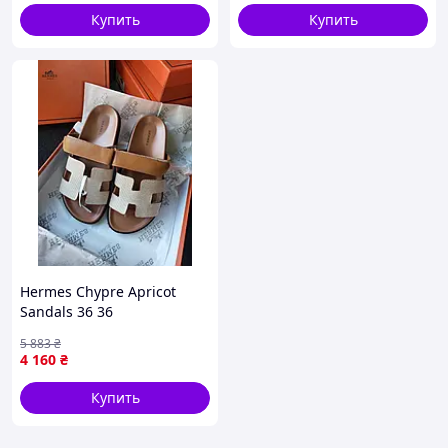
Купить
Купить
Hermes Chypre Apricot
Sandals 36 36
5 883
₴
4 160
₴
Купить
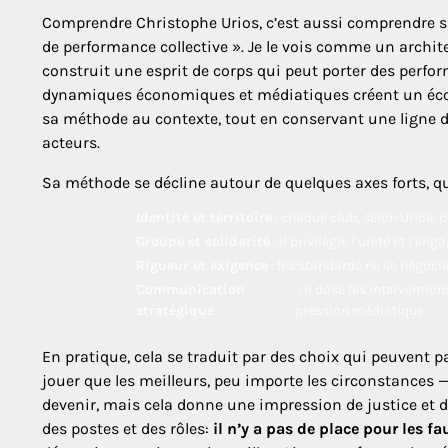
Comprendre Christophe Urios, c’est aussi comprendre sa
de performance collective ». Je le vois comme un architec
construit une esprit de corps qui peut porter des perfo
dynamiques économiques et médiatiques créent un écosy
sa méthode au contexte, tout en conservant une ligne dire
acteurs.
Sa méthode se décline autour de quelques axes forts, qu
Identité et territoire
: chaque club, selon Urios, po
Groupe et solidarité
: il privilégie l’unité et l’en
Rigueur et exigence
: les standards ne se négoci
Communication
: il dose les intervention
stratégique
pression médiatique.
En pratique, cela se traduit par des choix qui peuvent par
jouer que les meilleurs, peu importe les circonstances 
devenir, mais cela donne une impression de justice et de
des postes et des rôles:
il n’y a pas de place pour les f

--

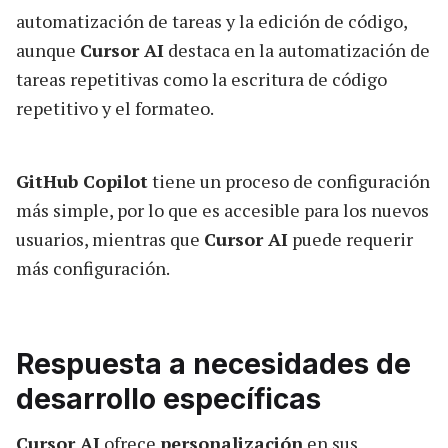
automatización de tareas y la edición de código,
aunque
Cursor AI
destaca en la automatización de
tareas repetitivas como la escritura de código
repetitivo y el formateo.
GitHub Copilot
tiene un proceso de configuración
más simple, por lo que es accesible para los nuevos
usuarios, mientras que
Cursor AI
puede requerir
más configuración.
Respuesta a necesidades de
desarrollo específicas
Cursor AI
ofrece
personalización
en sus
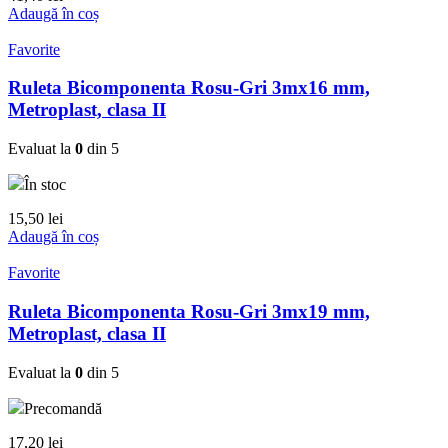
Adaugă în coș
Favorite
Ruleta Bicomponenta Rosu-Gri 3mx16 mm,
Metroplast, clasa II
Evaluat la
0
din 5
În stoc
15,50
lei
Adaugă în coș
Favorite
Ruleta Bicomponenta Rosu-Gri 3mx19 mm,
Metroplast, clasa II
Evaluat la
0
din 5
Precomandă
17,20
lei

* * *

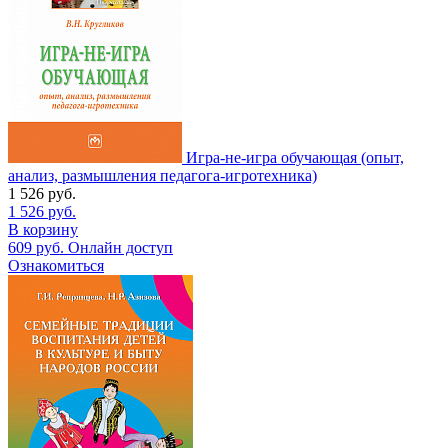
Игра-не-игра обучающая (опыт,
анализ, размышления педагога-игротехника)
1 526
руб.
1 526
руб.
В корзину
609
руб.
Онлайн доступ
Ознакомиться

- _WORK TASK_
Search the material for the word "méthode". Each line where it is found must be copied.

- _RESULT_
sa méthode au contexte, tout en conservant une ligne dire
Sa méthode se décline autour de quelques axes forts, qu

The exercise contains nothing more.